Ploeger, however, managed to escape with the kids after he allegedly "paid off" some people there.

Smits said that while in Margarita Island, Ploeger reportedly told the children that their mother (Szadkowska) had died of cancer.

According to Smits, Ploeger, who was using "forged and falsified documents" for travelling, fled Margarita Island and went to Caracas, Venezuela where he stayed a while. He subsequently took a flight from Caracas and arrived in Guyana on November 28, 2001 with the two children.

Intelligence also revealed that Ploeger and the kids stayed at the Woodbine Hotel in Georgetown for six nights. The child abductor was also said to be in New Amsterdam, Berbice during December 2001.

But Smits lost track of Ploeger in Guyana and, based on intelligence gathered that the child abductor had also fled Guyana, the specialist criminologist and the distraught mother also left these shores.

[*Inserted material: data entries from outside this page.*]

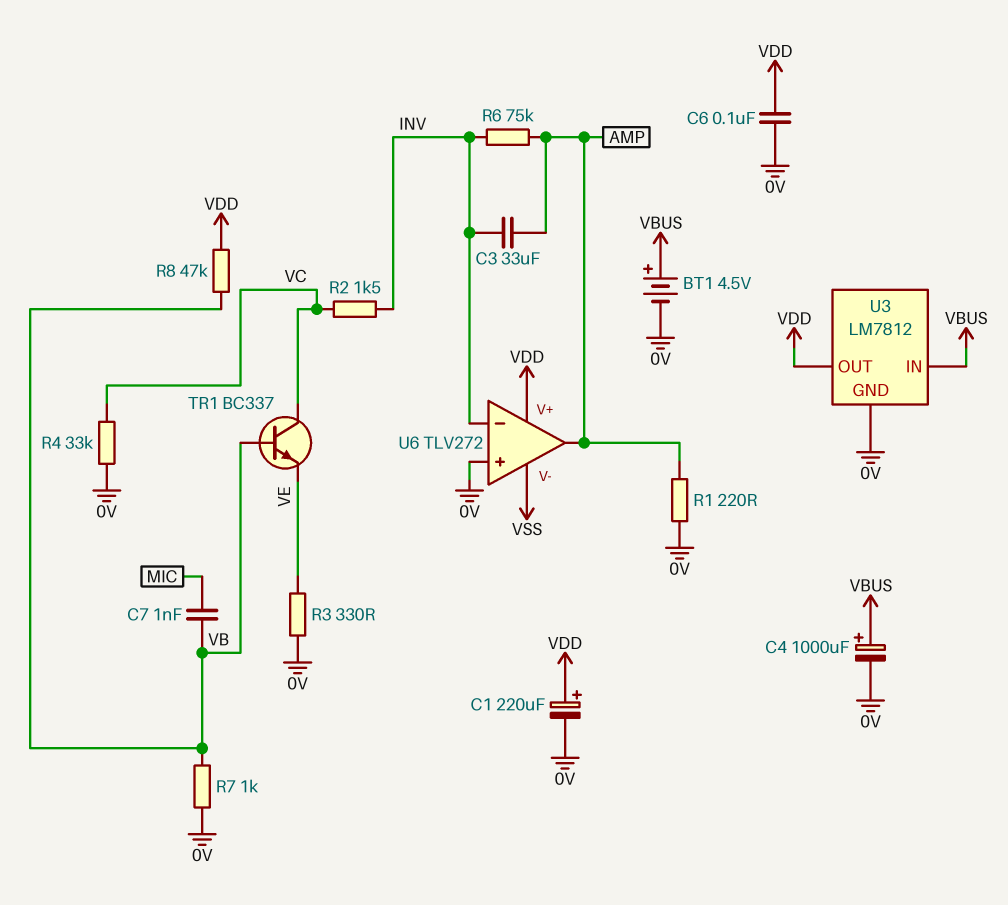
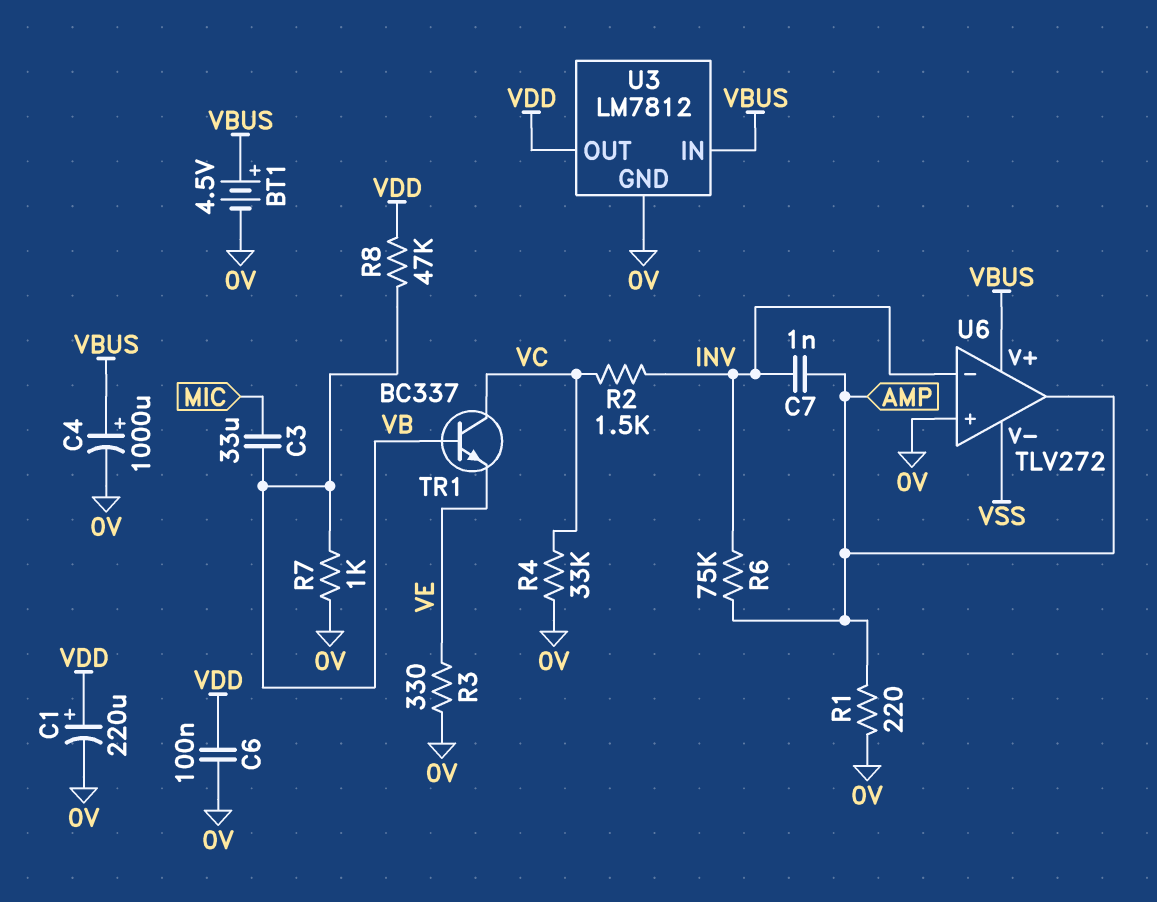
C3: 33uF (AMP, INV) -> 33uF (MIC, VB)
C7: 1nF (MIC, VB) -> 1nF (AMP, INV)
U6 pin V+: VDD -> VBUS

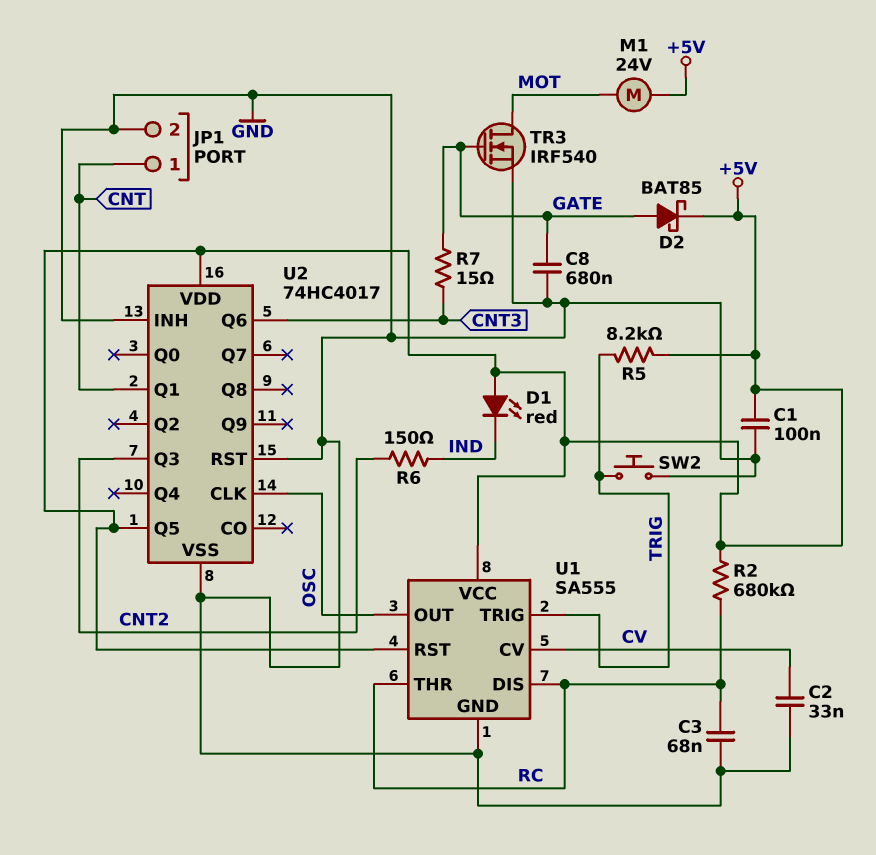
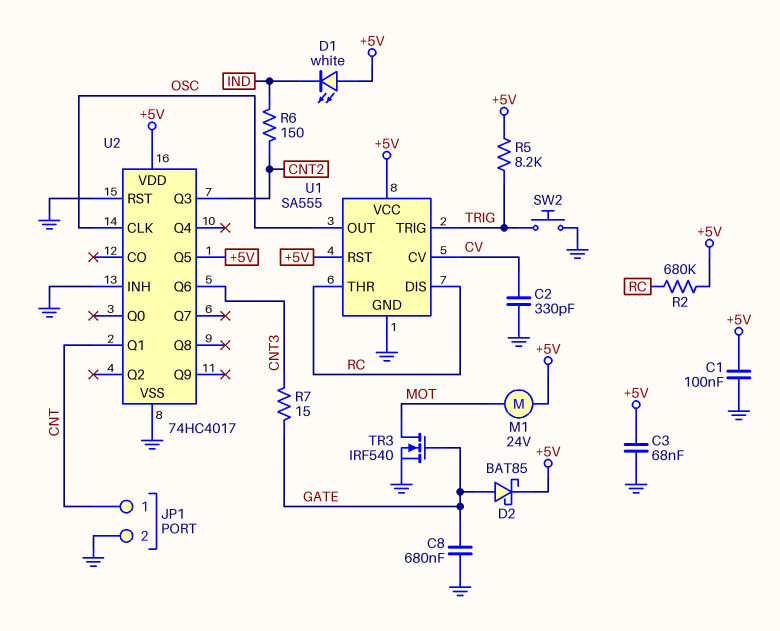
C2: 33nF (CV, GND) -> 330pF (CV, GND)
C3: 68nF (GND, RC) -> 68nF (+5V, GND)
D1: LED red (A +5V, K IND) -> LED white (A +5V, K IND)

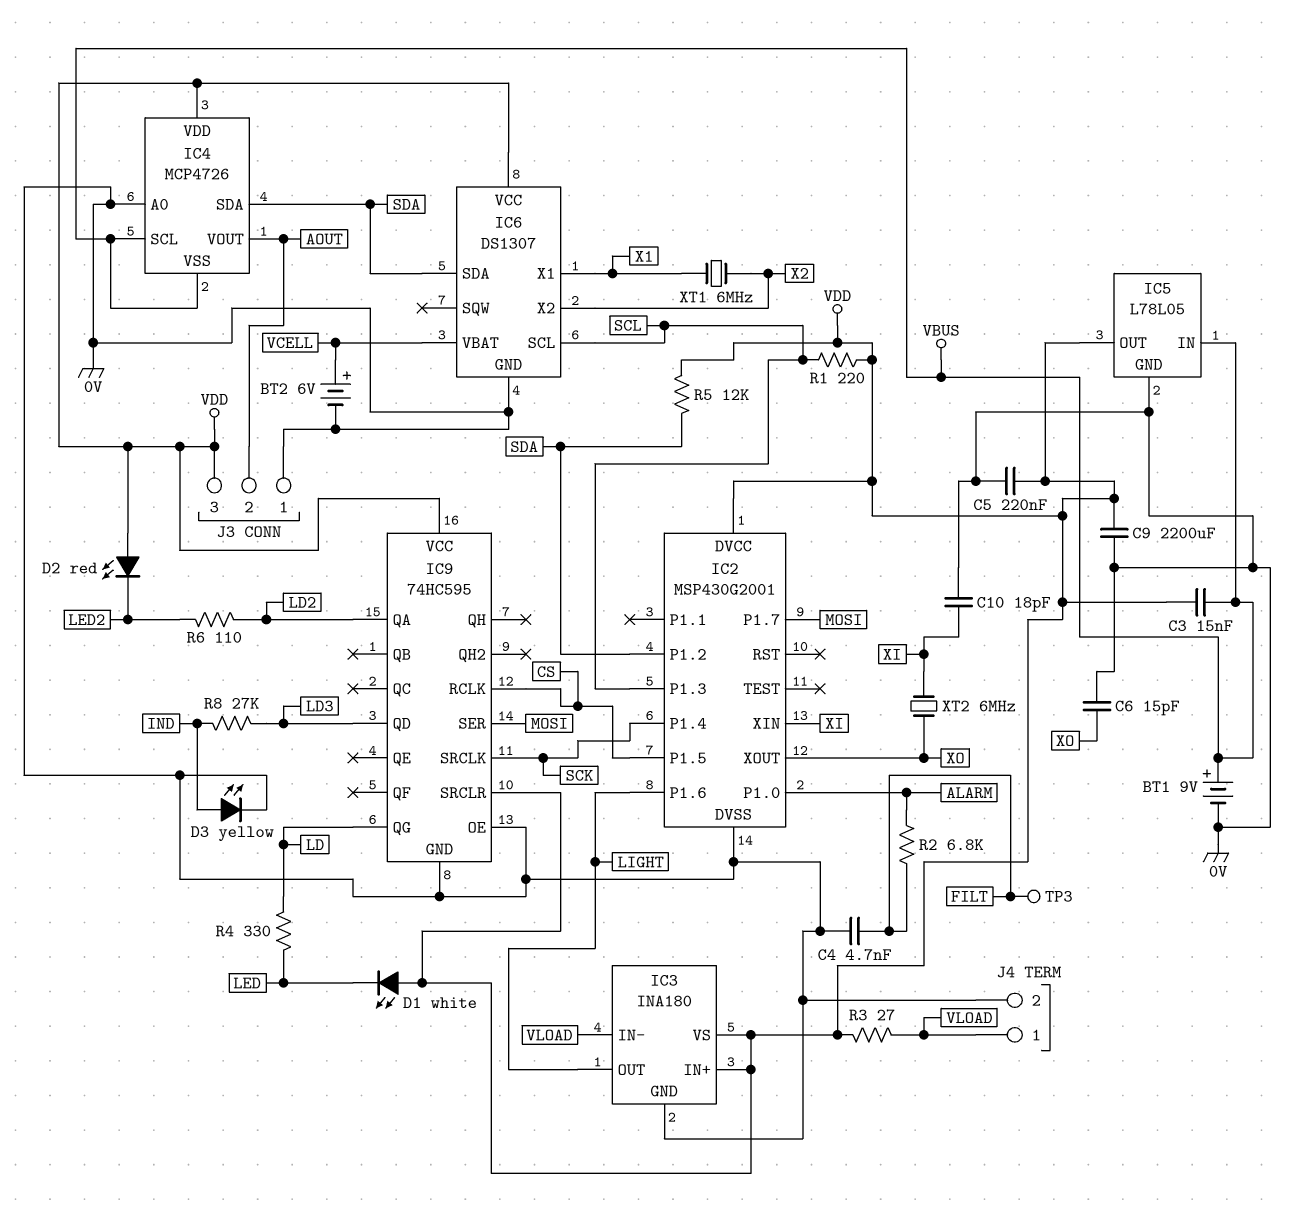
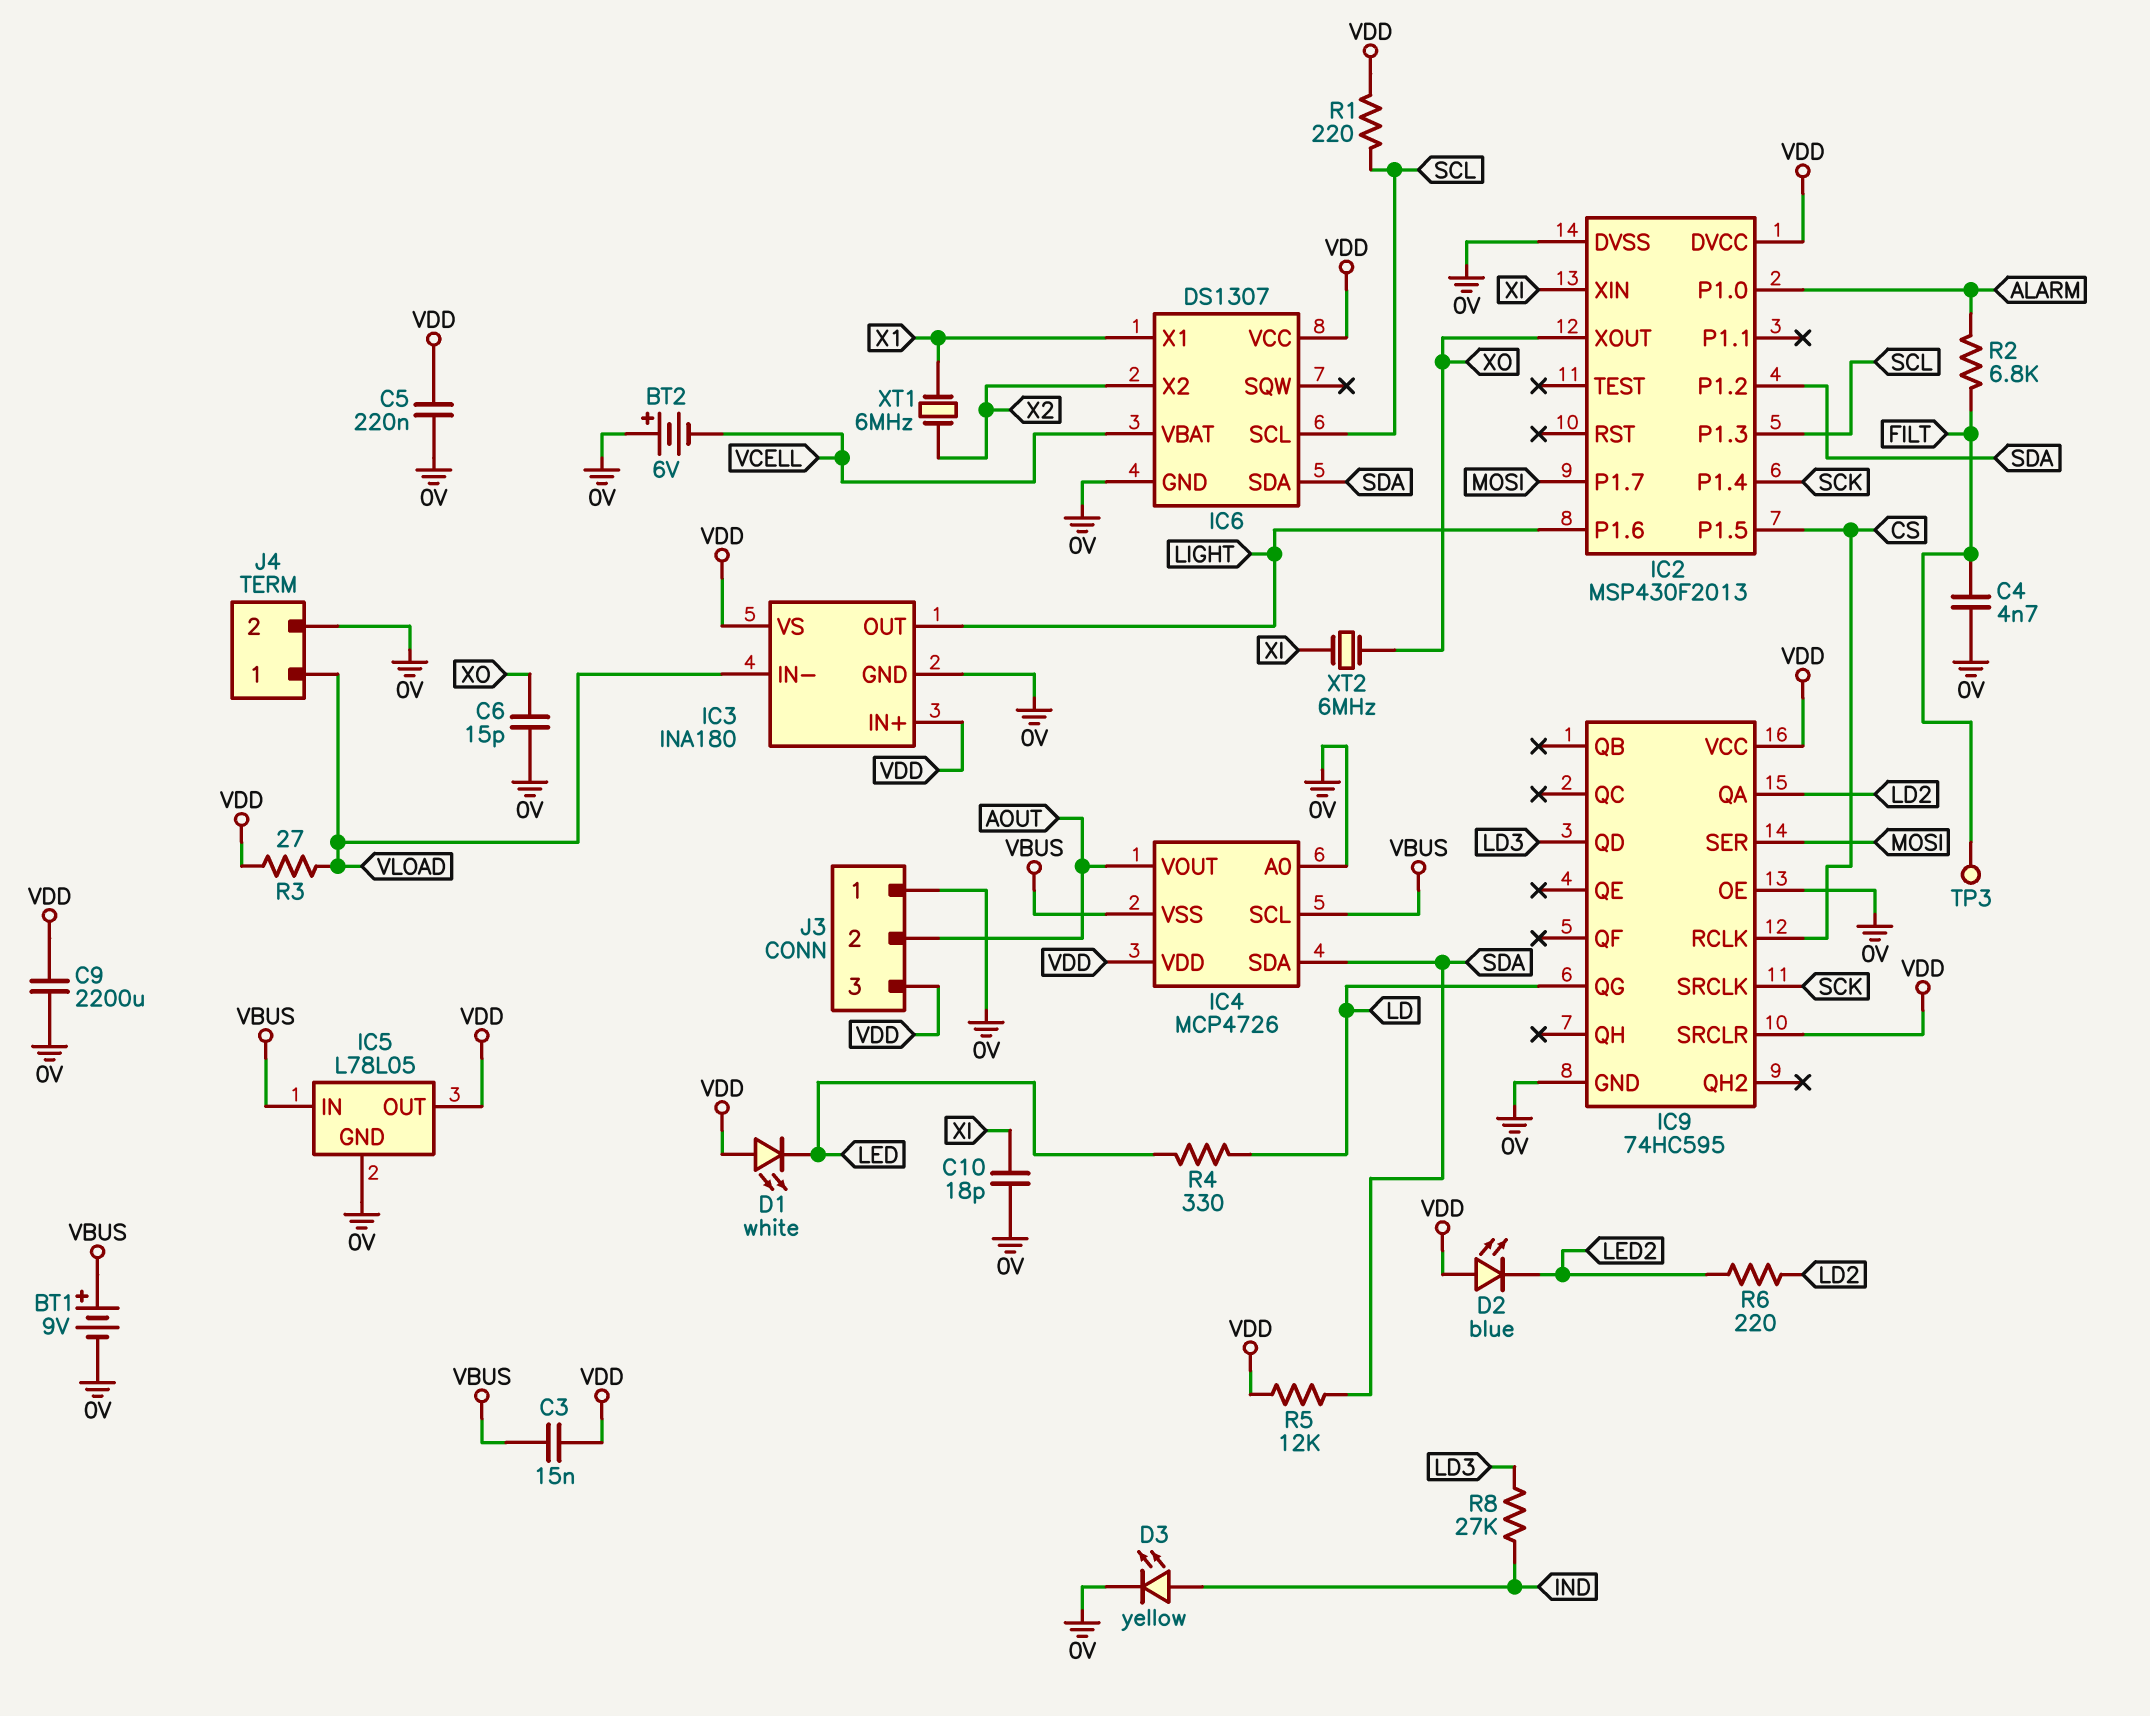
BT2: 6V (plus VCELL, minus 0V) -> 6V (plus 0V, minus VCELL)
D2: LED red (A VDD, K LED2) -> LED blue (A VDD, K LED2)
IC2: MSP430G2001 -> MSP430F2013
R6: 110 (LD2, LED2) -> 220 (LD2, LED2)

According to the email sent by Smits yesterday, Ploeger went by "backtracker" to Suriname, Guyana's neighbour to the east.

"We picked the trail again in Suriname. From Suriname he went to Trinidad an I kept on following him, hoping he would go to Europe again," Smits said.

"From Trinidad he went to Paris (France) and directly to Antwerp (Belgium). I was hoping he went to Holland, so when he should cross the Dutch border I could arrest him without any International `problems'."

According to Smits, the Atwerp Police made a big mistake when they checked Ploeger's hotel in Belgium and alarmed the child abductor. Smits said Ploeger cunningly evaded them again and went to Namur (French part of Belgium) trying to go to either Luxembourgh or Germany.

"Early in the morning, we (together with the Namur Police) arrested Herman (Ploeger) in the front of his hotel. The kids are back with Aneta again and they are healthy," Smits said.

Smits also reported that Herman's brother and mother were arrested because they sent money to him in Venezuela, Guyana and Suriname “so he could continue this crime."

Smits said Ploeger is in jail serving a six-month jail sentence for kidnapping and is scheduled to appear in court on March 5 to stand trial for other charges.

"The D.A. (District Attorney) will asked for six years imprisonment and after these six years, he (Ploeger) has to go to a (closed) mental institution - and this can mean for years and years, because Herman has a real psychological problem," Smits asserted.

"I want to thank again everyone in Guyana who helped us with this case," the criminologist stated.